Embora o SNAP tenha sido restaurado, muitas famílias que se inscrevem nas campanhas de arrecadação de brinquedos de Natal administradas pela organização sem fins lucrativos de Padilla indicam que estão entrando na temporada de férias sem comida suficiente.

“Quase todo mundo está inquieto”, disse Padilla. “Só porque o governo foi reiniciado, não significa que alguém acenou com a varinha e de repente tudo aconteceu.”

Essa incerteza afeta os planos de Shirley Maze, enquanto ela se prepara para oferecer um banquete gratuito de Ação de Graças na Reed’s Spring High School. Maze e sua família esperam servir e distribuir 700 refeições, contra cerca de 625 no ano passado, atribuídas à insegurança alimentar devido à paralisação.

“Eu sei que (SNAP) está de volta aos negócios, mas vai levar tempo para realmente ajudar as pessoas”, disse Mease, 73 anos, um funcionário semi-aposentado do refeitório escolar que serve refeições desde 2009, contando com doações comunitárias e voluntários.

“Especialmente nesta área, os bancos alimentares estão a ser duramente atingidos, por isso penso que é hora de avançar um pouco”, disse ele.

Sentindo-se estressado sem SNAP

O estresse de tentar passar novembro sem SNAP pesou sobre Williams nas semanas que antecederam as férias.

Ela planejou a mudança para o novo apartamento durante meses, equilibrando cuidadosamente receitas e despesas para o aluguel de US$ 600. A matemática resultou em uma fração dos US$ 450 em benefícios mensais que sua família recebia do SNAP. Isso cobre a conta das refeições depois de servir duas refeições gratuitas em cada dia letivo.

À medida que a paralisação se estendia, a administração Trump anunciou que suspenderia os pagamentos do SNAP de novembro, apesar da ordem de um juiz para usar os fundos de emergência disponíveis. A poucos dias de sua partida, Williams começou novembro com apenas US$ 25 em sua conta SNAP.

Ela usou o dinheiro para comprar pão, manteiga de amendoim, geleia e leite, e uma amiga galinha lhe deu ovos. A correção durou quatro noites com jantares sanduíche. Então seus pais se apresentaram para ajudar.

Williams tentou esconder o estresse do filho de 11 anos e da filha de 8. Mas era difícil evitar chorar ou ficar com raiva.

“Não posso pagar as contas para poder alimentar meus filhos, porque essa é a prioridade”, disse ela.

Diante de uma escolha difícil

Havia também outros fatores a serem considerados. Williams disse que adora seu trabalho, trabalhando com alunos em salas de aula de educação especial. Nas horas vagas, ela estuda para se tornar professora, uma atividade que exige a contratação de um empréstimo estudantil.

A suspensão do SNAP deixou-o com uma escolha difícil.

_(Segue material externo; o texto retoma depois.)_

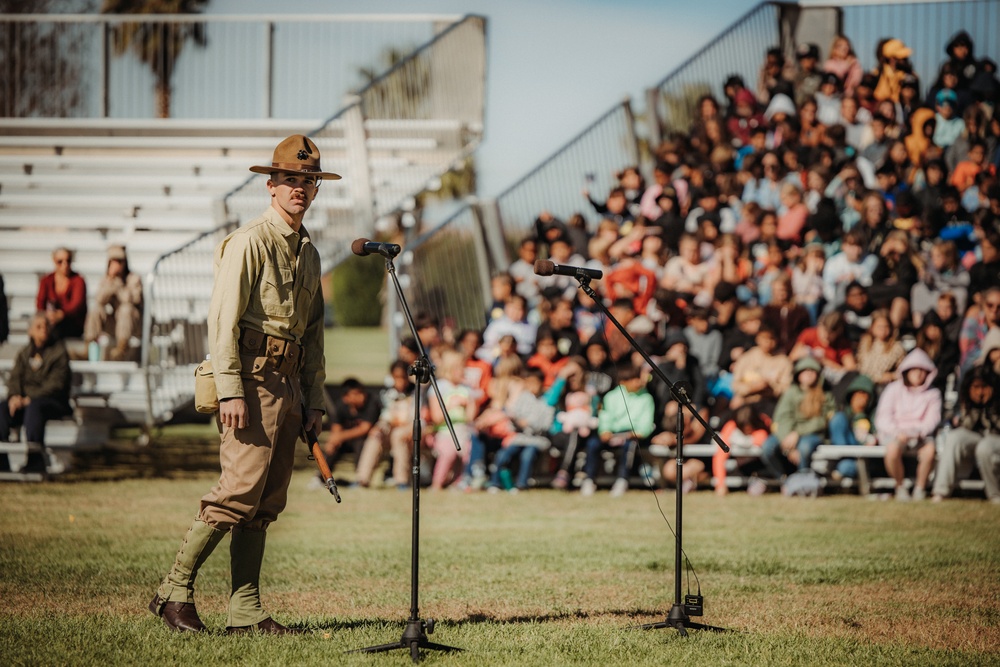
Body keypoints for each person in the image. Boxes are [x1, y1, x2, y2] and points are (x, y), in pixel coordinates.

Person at [149, 134, 334, 634]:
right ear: (271, 185)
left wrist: (314, 400)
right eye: (291, 179)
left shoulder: (309, 253)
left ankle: (245, 612)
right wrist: (230, 388)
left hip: (289, 384)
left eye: (309, 181)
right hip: (250, 381)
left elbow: (312, 336)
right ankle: (174, 590)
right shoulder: (250, 240)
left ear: (316, 190)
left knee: (266, 500)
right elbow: (222, 320)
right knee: (237, 492)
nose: (300, 188)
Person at [0, 313, 71, 470]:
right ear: (30, 331)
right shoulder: (25, 353)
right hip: (24, 402)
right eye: (38, 327)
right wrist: (14, 396)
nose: (43, 330)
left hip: (52, 402)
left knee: (35, 409)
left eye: (46, 326)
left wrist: (29, 398)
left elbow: (56, 385)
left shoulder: (58, 353)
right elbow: (15, 378)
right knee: (2, 409)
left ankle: (35, 460)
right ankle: (2, 461)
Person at [874, 348, 942, 501]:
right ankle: (900, 487)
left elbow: (933, 419)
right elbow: (882, 417)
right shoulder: (893, 389)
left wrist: (918, 432)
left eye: (922, 370)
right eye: (914, 370)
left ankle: (920, 488)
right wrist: (897, 432)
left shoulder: (933, 393)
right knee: (892, 451)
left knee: (930, 451)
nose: (918, 374)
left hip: (920, 435)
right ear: (906, 371)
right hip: (896, 434)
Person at [581, 363, 655, 498]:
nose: (637, 382)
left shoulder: (646, 398)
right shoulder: (611, 396)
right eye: (632, 379)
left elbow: (646, 424)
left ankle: (622, 480)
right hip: (612, 433)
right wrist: (605, 431)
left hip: (632, 435)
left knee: (630, 446)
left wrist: (637, 433)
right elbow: (605, 416)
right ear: (623, 382)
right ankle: (589, 479)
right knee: (593, 444)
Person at [931, 364, 1000, 503]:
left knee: (984, 447)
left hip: (995, 438)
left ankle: (995, 494)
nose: (980, 392)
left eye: (984, 387)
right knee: (954, 437)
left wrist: (990, 409)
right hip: (975, 436)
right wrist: (975, 408)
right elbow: (963, 424)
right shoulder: (965, 398)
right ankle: (941, 491)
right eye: (976, 387)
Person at [760, 356, 834, 482]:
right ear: (799, 375)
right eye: (805, 371)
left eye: (812, 371)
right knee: (768, 447)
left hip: (813, 434)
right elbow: (782, 418)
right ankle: (783, 480)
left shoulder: (825, 395)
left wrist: (798, 434)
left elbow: (823, 421)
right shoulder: (790, 393)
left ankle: (803, 481)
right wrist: (787, 439)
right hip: (788, 434)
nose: (809, 374)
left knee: (805, 447)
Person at [354, 361, 414, 489]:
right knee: (375, 437)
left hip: (407, 431)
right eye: (397, 377)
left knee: (398, 436)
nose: (401, 381)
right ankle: (362, 478)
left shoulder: (415, 392)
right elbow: (385, 417)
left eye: (403, 377)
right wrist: (379, 427)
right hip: (390, 429)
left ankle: (401, 481)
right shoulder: (386, 394)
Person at [83, 244, 143, 361]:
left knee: (125, 309)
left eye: (120, 261)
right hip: (115, 323)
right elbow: (99, 300)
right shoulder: (107, 279)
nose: (117, 265)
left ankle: (122, 348)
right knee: (96, 309)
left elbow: (132, 300)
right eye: (114, 261)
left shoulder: (134, 278)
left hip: (132, 323)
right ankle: (88, 348)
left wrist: (119, 285)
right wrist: (110, 282)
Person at [827, 373, 878, 482]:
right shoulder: (841, 414)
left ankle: (838, 471)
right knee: (838, 419)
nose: (860, 398)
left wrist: (860, 415)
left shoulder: (872, 416)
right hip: (843, 454)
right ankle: (840, 462)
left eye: (864, 394)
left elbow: (872, 437)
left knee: (846, 467)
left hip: (862, 457)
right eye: (858, 393)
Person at [35, 247, 87, 341]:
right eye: (60, 261)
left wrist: (61, 314)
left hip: (72, 324)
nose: (65, 265)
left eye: (68, 261)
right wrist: (47, 316)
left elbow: (77, 305)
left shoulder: (78, 280)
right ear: (54, 261)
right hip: (50, 322)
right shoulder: (46, 281)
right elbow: (40, 303)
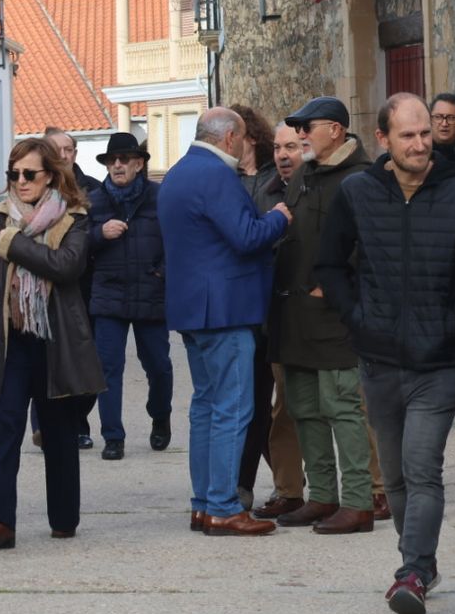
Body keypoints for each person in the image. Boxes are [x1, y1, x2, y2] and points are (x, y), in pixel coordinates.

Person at [316, 94, 455, 614]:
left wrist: (454, 326)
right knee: (393, 478)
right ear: (383, 139)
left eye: (425, 134)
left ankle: (412, 571)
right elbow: (329, 265)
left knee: (422, 470)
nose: (420, 144)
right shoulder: (357, 191)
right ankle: (420, 564)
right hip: (379, 361)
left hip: (440, 364)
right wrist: (358, 319)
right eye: (408, 136)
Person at [0, 136, 104, 548]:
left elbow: (66, 266)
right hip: (10, 342)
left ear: (50, 176)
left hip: (56, 341)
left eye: (29, 173)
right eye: (14, 174)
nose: (20, 181)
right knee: (4, 428)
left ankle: (63, 516)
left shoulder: (74, 218)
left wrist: (15, 244)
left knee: (59, 432)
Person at [157, 107, 290, 536]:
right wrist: (279, 217)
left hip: (193, 310)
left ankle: (203, 503)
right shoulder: (217, 175)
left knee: (205, 408)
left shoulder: (177, 174)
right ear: (231, 137)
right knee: (233, 409)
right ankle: (223, 506)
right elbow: (247, 236)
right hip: (226, 310)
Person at [265, 97, 376, 535]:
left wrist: (332, 288)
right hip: (294, 317)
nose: (301, 135)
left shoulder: (361, 178)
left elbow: (369, 245)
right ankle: (323, 496)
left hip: (333, 318)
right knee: (304, 408)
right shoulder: (304, 175)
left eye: (307, 127)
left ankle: (358, 502)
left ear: (335, 129)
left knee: (342, 408)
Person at [86, 132, 172, 460]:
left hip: (151, 291)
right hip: (109, 293)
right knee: (108, 368)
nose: (117, 165)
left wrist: (163, 271)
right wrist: (99, 233)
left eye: (124, 159)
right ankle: (113, 437)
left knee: (159, 366)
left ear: (138, 164)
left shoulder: (159, 197)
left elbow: (177, 239)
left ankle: (160, 415)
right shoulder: (94, 201)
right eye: (112, 160)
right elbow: (78, 244)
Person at [239, 122, 307, 516]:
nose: (283, 155)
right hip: (265, 312)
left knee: (329, 405)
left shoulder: (317, 189)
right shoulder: (263, 191)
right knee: (270, 408)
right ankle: (286, 489)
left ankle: (364, 491)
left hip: (309, 311)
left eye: (291, 147)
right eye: (279, 147)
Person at [43, 126, 101, 450]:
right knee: (45, 359)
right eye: (57, 150)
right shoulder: (35, 189)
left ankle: (78, 420)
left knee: (86, 360)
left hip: (86, 285)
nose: (64, 156)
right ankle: (45, 426)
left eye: (68, 150)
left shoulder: (93, 190)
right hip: (44, 286)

Ele sabia que poderia ganhar mais no Walmart do que fazendo trabalhos em sala de aula.

“Mas estou desistindo de uma parte do meu sonho”, disse ela.

Isso nunca aconteceu. Três dias após o término da paralisação, as autoridades do Missouri enviaram US$ 217 para a conta SNAP de Williams, menos da metade do que ele recebe em um mês normal.

Ajudou a reabastecer a geladeira de sua família, mas não foi suficiente para se dar ao luxo de comemorar o Dia de Ação de Graças. Williams parou de pagar as contas do seguro do carro no final do mês, economizando dinheiro para quando precisasse de comida.

Então, na manhã da última sexta-feira, o restante dos fundos do SNAP de novembro apareceu na conta de Williams. Finalmente, ele poderia expirar. Ele pagou a conta do seguro. Então ela dá sorvete aos filhos.

A ansiedade que pairava sobre Williams há semanas persistia. Mas ainda era novembro e sua família tinha muito a agradecer.